Lay out every line of the entries below as a Markdown table with two columns, Index for the row number and Content for the line, skipping blank lines. Leave the pictures out of the table.

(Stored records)
^^^^^^^^^^^^^^^^

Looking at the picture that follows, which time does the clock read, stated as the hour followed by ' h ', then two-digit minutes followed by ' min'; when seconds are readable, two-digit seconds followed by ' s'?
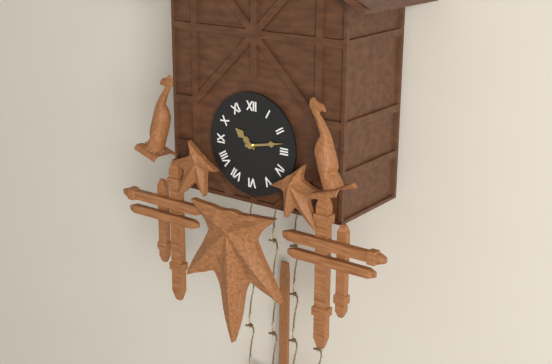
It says 10 h 13 min
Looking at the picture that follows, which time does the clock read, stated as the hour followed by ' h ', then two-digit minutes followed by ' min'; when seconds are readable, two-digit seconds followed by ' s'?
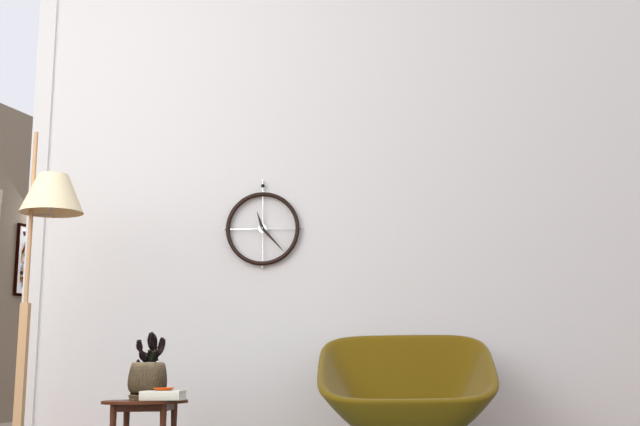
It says 11 h 23 min
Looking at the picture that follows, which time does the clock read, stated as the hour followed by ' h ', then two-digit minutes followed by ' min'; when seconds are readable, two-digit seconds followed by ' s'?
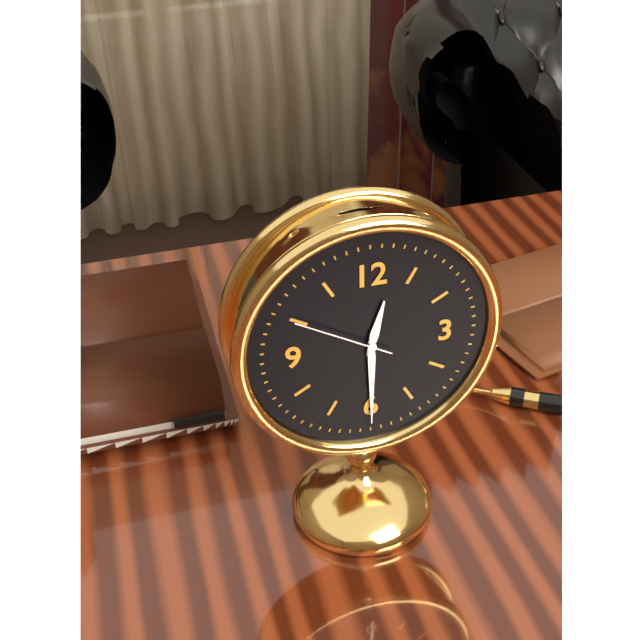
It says 12 h 30 min 50 s
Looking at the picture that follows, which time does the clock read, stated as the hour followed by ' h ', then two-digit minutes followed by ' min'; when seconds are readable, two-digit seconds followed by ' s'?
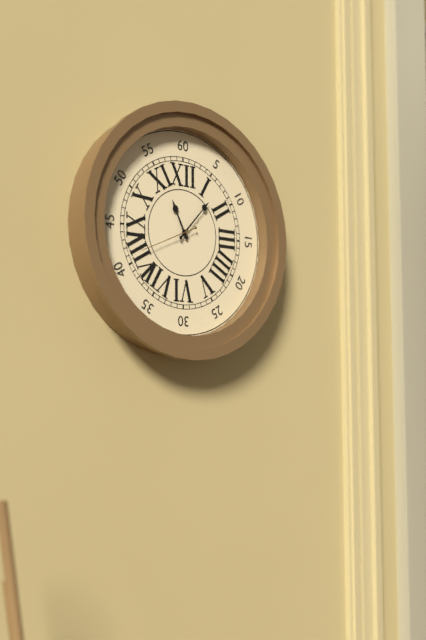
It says 11 h 07 min 41 s
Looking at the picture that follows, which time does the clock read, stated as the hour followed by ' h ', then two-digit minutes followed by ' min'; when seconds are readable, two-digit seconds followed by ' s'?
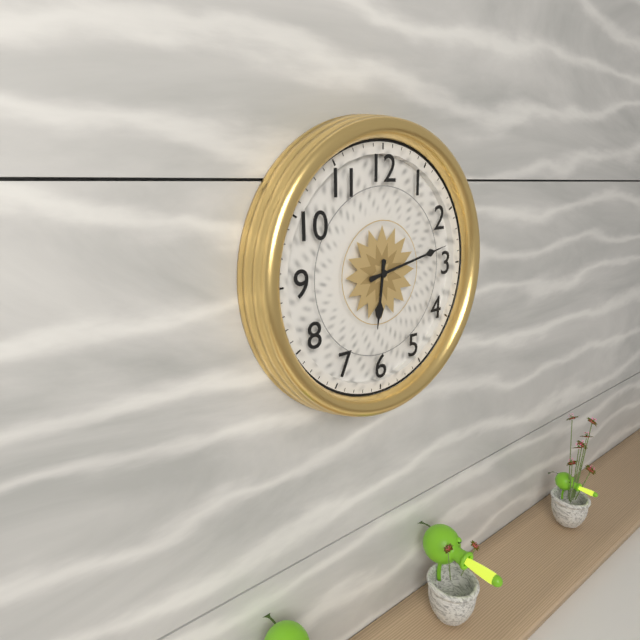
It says 6 h 13 min
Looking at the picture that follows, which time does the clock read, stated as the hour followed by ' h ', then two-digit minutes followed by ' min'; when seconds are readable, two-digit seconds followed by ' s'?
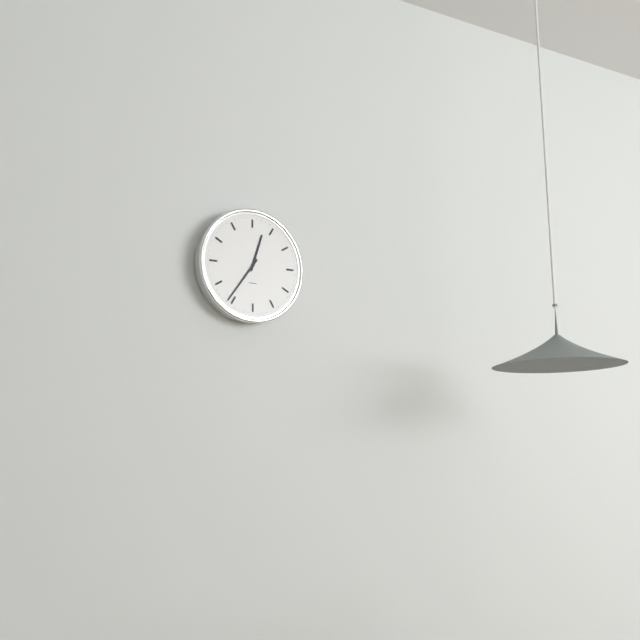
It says 12 h 36 min
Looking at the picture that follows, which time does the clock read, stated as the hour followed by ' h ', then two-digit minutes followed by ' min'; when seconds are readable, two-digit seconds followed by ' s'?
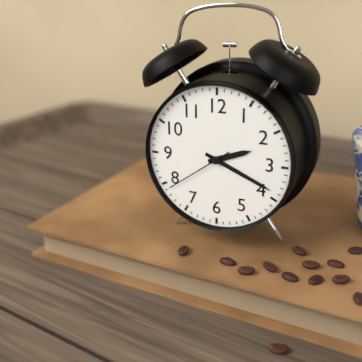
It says 2 h 19 min 39 s
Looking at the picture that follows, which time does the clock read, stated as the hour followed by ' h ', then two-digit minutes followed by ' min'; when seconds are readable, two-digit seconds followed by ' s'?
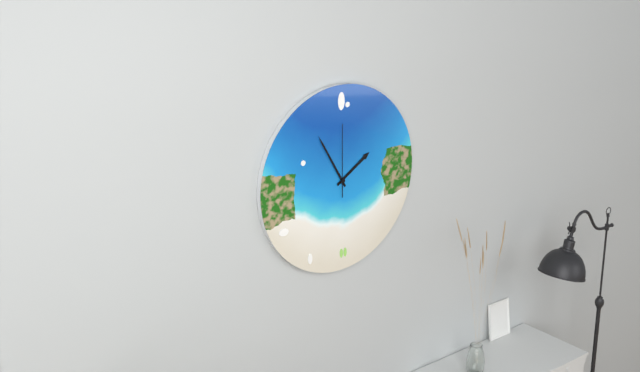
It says 1 h 55 min 00 s
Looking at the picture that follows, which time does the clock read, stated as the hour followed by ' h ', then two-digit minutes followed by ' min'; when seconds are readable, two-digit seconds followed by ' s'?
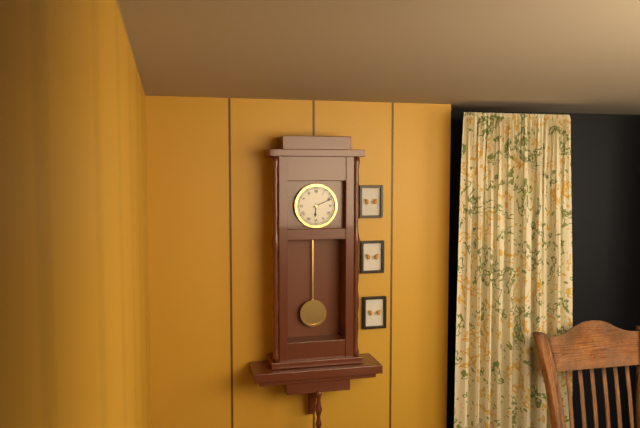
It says 6 h 11 min
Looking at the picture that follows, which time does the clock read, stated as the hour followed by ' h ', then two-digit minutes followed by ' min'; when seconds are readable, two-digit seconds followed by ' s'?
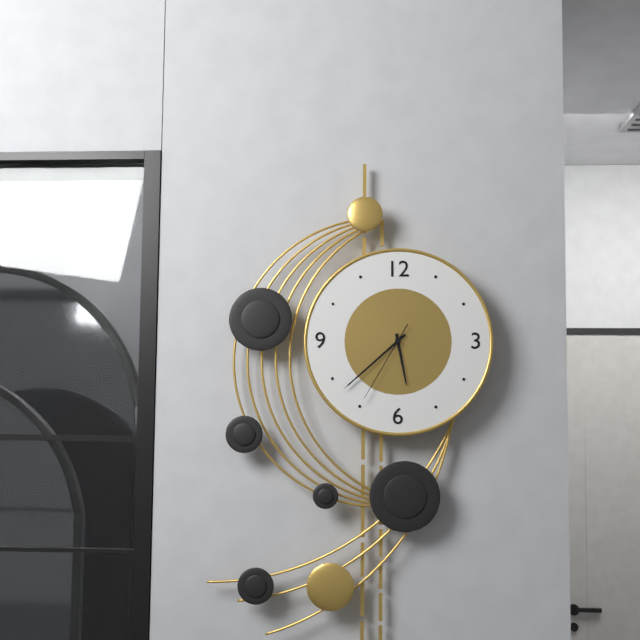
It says 5 h 38 min 35 s
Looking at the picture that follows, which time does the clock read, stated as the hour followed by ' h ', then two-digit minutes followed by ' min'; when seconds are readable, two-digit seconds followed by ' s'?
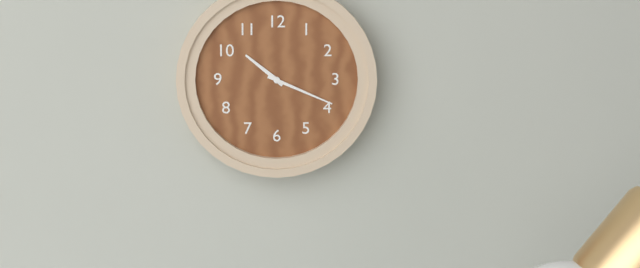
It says 10 h 19 min
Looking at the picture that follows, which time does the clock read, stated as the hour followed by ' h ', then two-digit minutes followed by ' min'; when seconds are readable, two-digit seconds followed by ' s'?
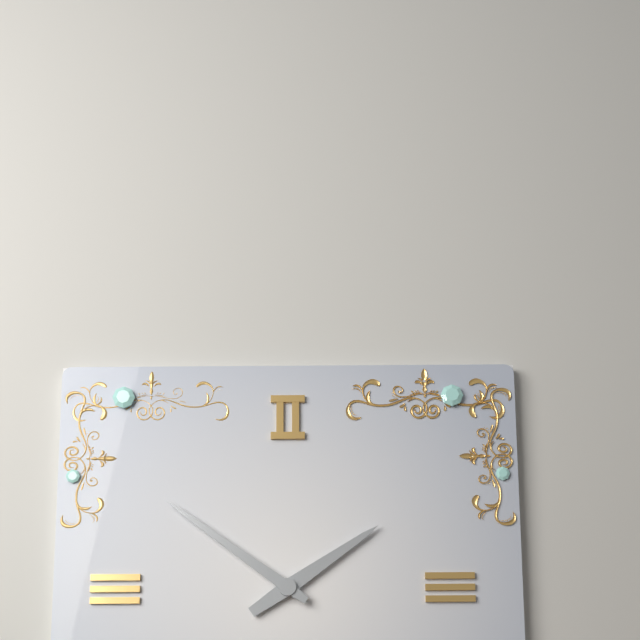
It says 1 h 51 min
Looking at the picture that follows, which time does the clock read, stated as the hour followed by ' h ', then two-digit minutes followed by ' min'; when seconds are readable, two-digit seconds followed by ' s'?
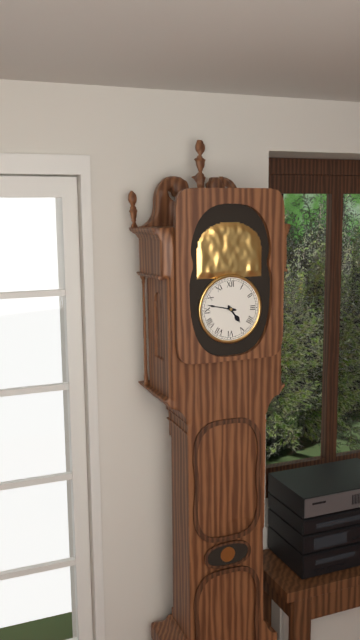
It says 4 h 47 min
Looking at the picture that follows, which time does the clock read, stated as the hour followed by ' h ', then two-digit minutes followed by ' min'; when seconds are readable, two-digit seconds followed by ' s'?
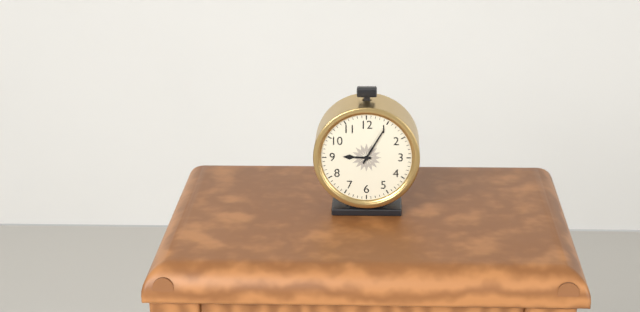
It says 9 h 05 min
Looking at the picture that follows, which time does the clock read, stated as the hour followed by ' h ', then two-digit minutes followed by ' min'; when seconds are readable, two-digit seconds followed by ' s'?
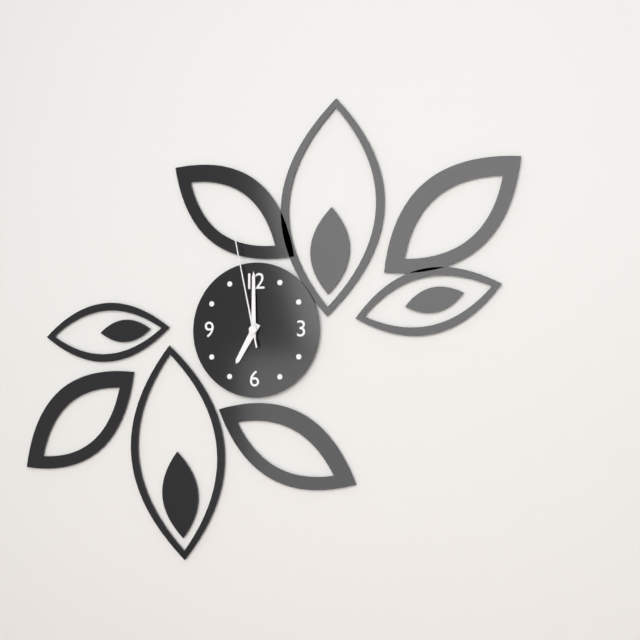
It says 7 h 00 min 58 s
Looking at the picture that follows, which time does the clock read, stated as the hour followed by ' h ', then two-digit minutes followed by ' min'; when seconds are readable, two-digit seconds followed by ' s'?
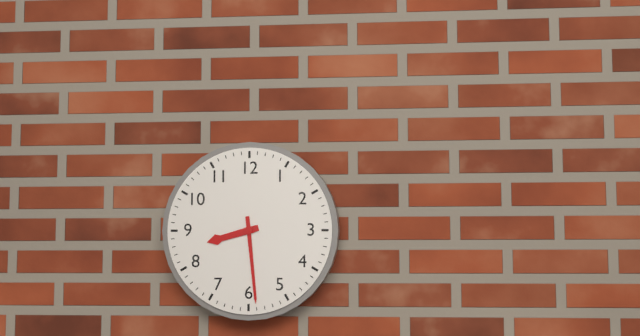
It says 8 h 29 min
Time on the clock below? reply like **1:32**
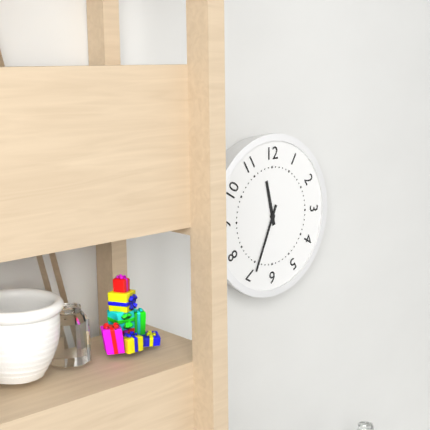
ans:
**11:34**
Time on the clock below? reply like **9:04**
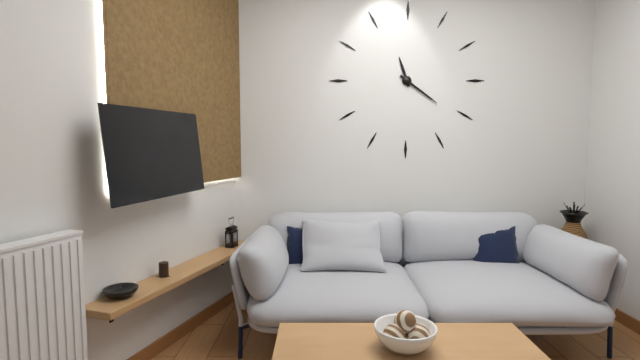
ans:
**11:21**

^^^^^^^^^^^^^^^^

Response>
| Index | Content |
|---|---|
| 1 | Looking at the picture that follows, which time does the clock read, stated as the hour followed by ' h ', then two-digit minutes followed by ' min'; when seconds are readable, two-digit seconds followed by ' s'? |
| 2 | It says 10 h 13 min |
| 3 | Looking at the picture that follows, which time does the clock read, stated as the hour followed by ' h ', then two-digit minutes followed by ' min'; when seconds are readable, two-digit seconds followed by ' s'? |
| 4 | It says 11 h 23 min |
| 5 | Looking at the picture that follows, which time does the clock read, stated as the hour followed by ' h ', then two-digit minutes followed by ' min'; when seconds are readable, two-digit seconds followed by ' s'? |
| 6 | It says 12 h 30 min 50 s |
| 7 | Looking at the picture that follows, which time does the clock read, stated as the hour followed by ' h ', then two-digit minutes followed by ' min'; when seconds are readable, two-digit seconds followed by ' s'? |
| 8 | It says 11 h 07 min 41 s |
| 9 | Looking at the picture that follows, which time does the clock read, stated as the hour followed by ' h ', then two-digit minutes followed by ' min'; when seconds are readable, two-digit seconds followed by ' s'? |
| 10 | It says 6 h 13 min |
| 11 | Looking at the picture that follows, which time does the clock read, stated as the hour followed by ' h ', then two-digit minutes followed by ' min'; when seconds are readable, two-digit seconds followed by ' s'? |
| 12 | It says 12 h 36 min |
| 13 | Looking at the picture that follows, which time does the clock read, stated as the hour followed by ' h ', then two-digit minutes followed by ' min'; when seconds are readable, two-digit seconds followed by ' s'? |
| 14 | It says 2 h 19 min 39 s |
| 15 | Looking at the picture that follows, which time does the clock read, stated as the hour followed by ' h ', then two-digit minutes followed by ' min'; when seconds are readable, two-digit seconds followed by ' s'? |
| 16 | It says 1 h 55 min 00 s |
| 17 | Looking at the picture that follows, which time does the clock read, stated as the hour followed by ' h ', then two-digit minutes followed by ' min'; when seconds are readable, two-digit seconds followed by ' s'? |
| 18 | It says 6 h 11 min |
| 19 | Looking at the picture that follows, which time does the clock read, stated as the hour followed by ' h ', then two-digit minutes followed by ' min'; when seconds are readable, two-digit seconds followed by ' s'? |
| 20 | It says 5 h 38 min 35 s |
| 21 | Looking at the picture that follows, which time does the clock read, stated as the hour followed by ' h ', then two-digit minutes followed by ' min'; when seconds are readable, two-digit seconds followed by ' s'? |
| 22 | It says 10 h 19 min |
| 23 | Looking at the picture that follows, which time does the clock read, stated as the hour followed by ' h ', then two-digit minutes followed by ' min'; when seconds are readable, two-digit seconds followed by ' s'? |
| 24 | It says 1 h 51 min |
| 25 | Looking at the picture that follows, which time does the clock read, stated as the hour followed by ' h ', then two-digit minutes followed by ' min'; when seconds are readable, two-digit seconds followed by ' s'? |
| 26 | It says 4 h 47 min |
| 27 | Looking at the picture that follows, which time does the clock read, stated as the hour followed by ' h ', then two-digit minutes followed by ' min'; when seconds are readable, two-digit seconds followed by ' s'? |
| 28 | It says 9 h 05 min |
| 29 | Looking at the picture that follows, which time does the clock read, stated as the hour followed by ' h ', then two-digit minutes followed by ' min'; when seconds are readable, two-digit seconds followed by ' s'? |
| 30 | It says 7 h 00 min 58 s |
| 31 | Looking at the picture that follows, which time does the clock read, stated as the hour followed by ' h ', then two-digit minutes followed by ' min'; when seconds are readable, two-digit seconds followed by ' s'? |
| 32 | It says 8 h 29 min |
| 33 | Time on the clock below? reply like **1:32** |
| 34 | ans: |
| 35 | **11:34** |
| 36 | Time on the clock below? reply like **9:04** |
| 37 | ans: |
| 38 | **11:21** |